Grove was among the first to receive an Anonymous Was a Woman Foundation Fellowship and has also received awards from the Leon Levy Foundation, Art Matters, the New York State Council on the Arts and others. She has had residency fellowships at Yaddo, the Seaside Institute, MacDowell Colony, Dora Maar House and the Bogliasco Foundation.

In introducing Grove at her 1997 guest lecture at the International Center for Photography, Phil Block, the Director of Programs, stated that "few people can radically alter the history of photography or the history of art but, in her work, Kathy Grove is the rare person who has done both."
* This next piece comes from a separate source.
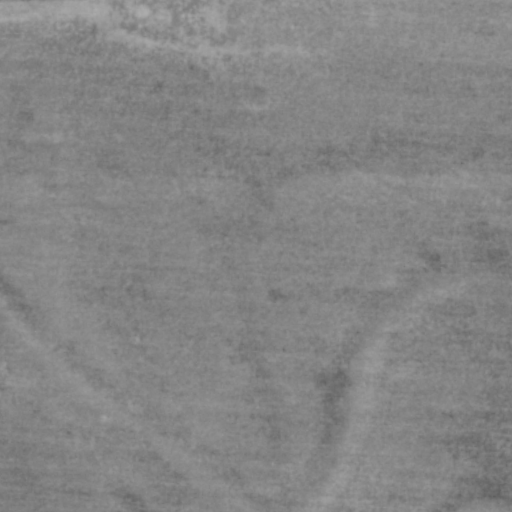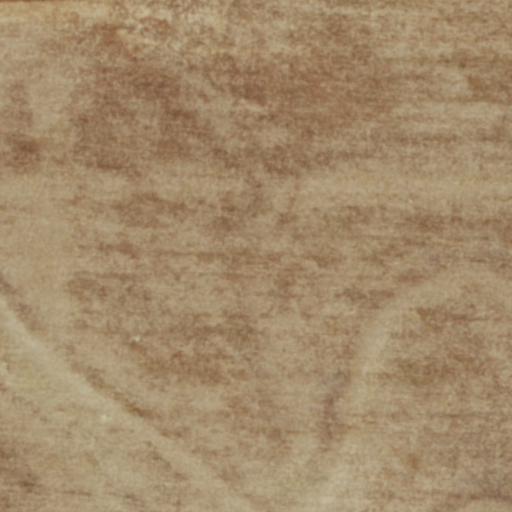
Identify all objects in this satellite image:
crop: (255, 255)
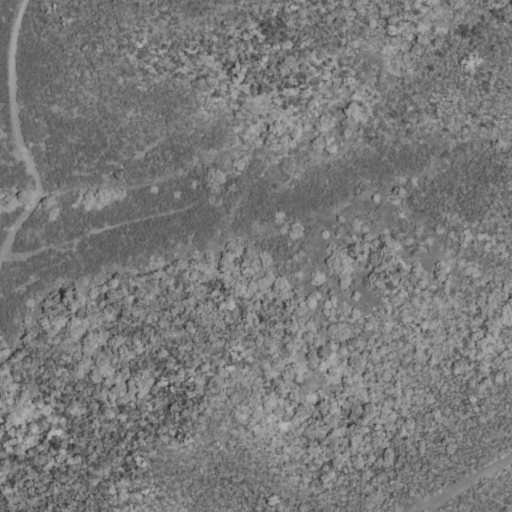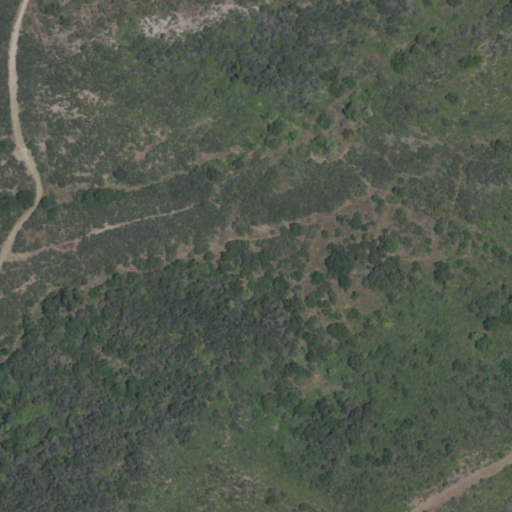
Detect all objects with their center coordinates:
road: (137, 339)
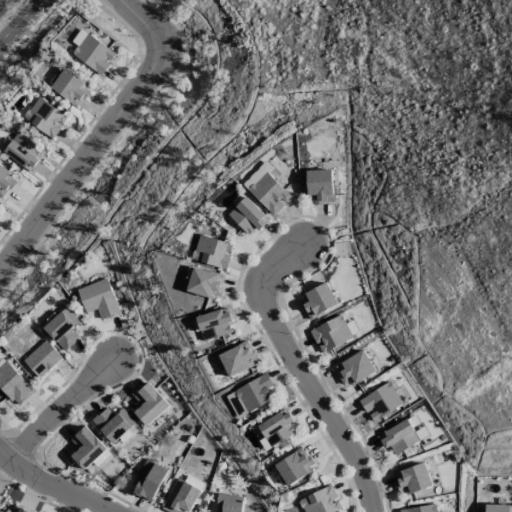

Among other projects related to Grove’s work, scholars Anna Chave, of the CUNY Graduate Center and Joanna Isaak of Fordham University did a videotaped dialogue, Kathy Grove: An Interview About The Other Series. Filmed and edited by Tricia McLaughlin, in 2001.

==Public collections==
- Addison Gallery of American Art
- Art Institute of Chicago
- Avon Corporation
- Big Flower Press
- Dancing Bear Photography Collection
- Chazen Museum of Art, Madison, WI
- Musee de l'Elysee, Lausanne, Switzerland
- Metropolitan Museum of Art
- Philadelphia Museum of Art
- Princeton University Art Museum
- Helen Hooper Foundation
- SITE, New York, NY

==Selected bibliography==
- 2012 Fineman, Mia, Faking It: Manipulated Photography Before PhotoShop. Metropolitan Museum of Art, New York
- 2011 Hunt, W. M., "The Unseen Eye: Photographs from the Unconscious", Aperture.
- 2007 Kozloff, Max, "The Theater of the Face", Phaidon Press, Fall, 2007
- 2006 Ewing, William, "Face: The New Photographic Portrait", Thames & Hudson, August 2006
- 2004 Hayward Gallery, "About Face: Photography and the Death of the Portrait", 2004
- 2003 Weschler, Lawrence, "Kathy Grove", OMNIVORE, Premier Issue, August 2003
- 1999 Ewing, William A., LOVE AND DESIRE: Photoworks, Thames and Hudson, London
- 1996 Isaak, Jo Anna, FEMINISM & CONTEMPORARY ART, Routledge, London & New York, 1996
- 1995 Ewing, William A., THE BODY: Photoworks of the Human Form, Thames and Hudson, London
- 1993 Felshin, Nina, EMPTY DRESS: CLOTHING AS SURROGATE IN RECENT ART, Independent Curators, Inc., New York, NY, catalog.
- 1992 Glenn, Constance, "The Presence of Absence," CENTRIC 47: KATHY GROVE, The University Art Museum, California State University, Long Beach, catalog
- 1991 Goldberg, Vicki, "Content Is All-Or Nothing," THE NEW YORK TIMES, July 7.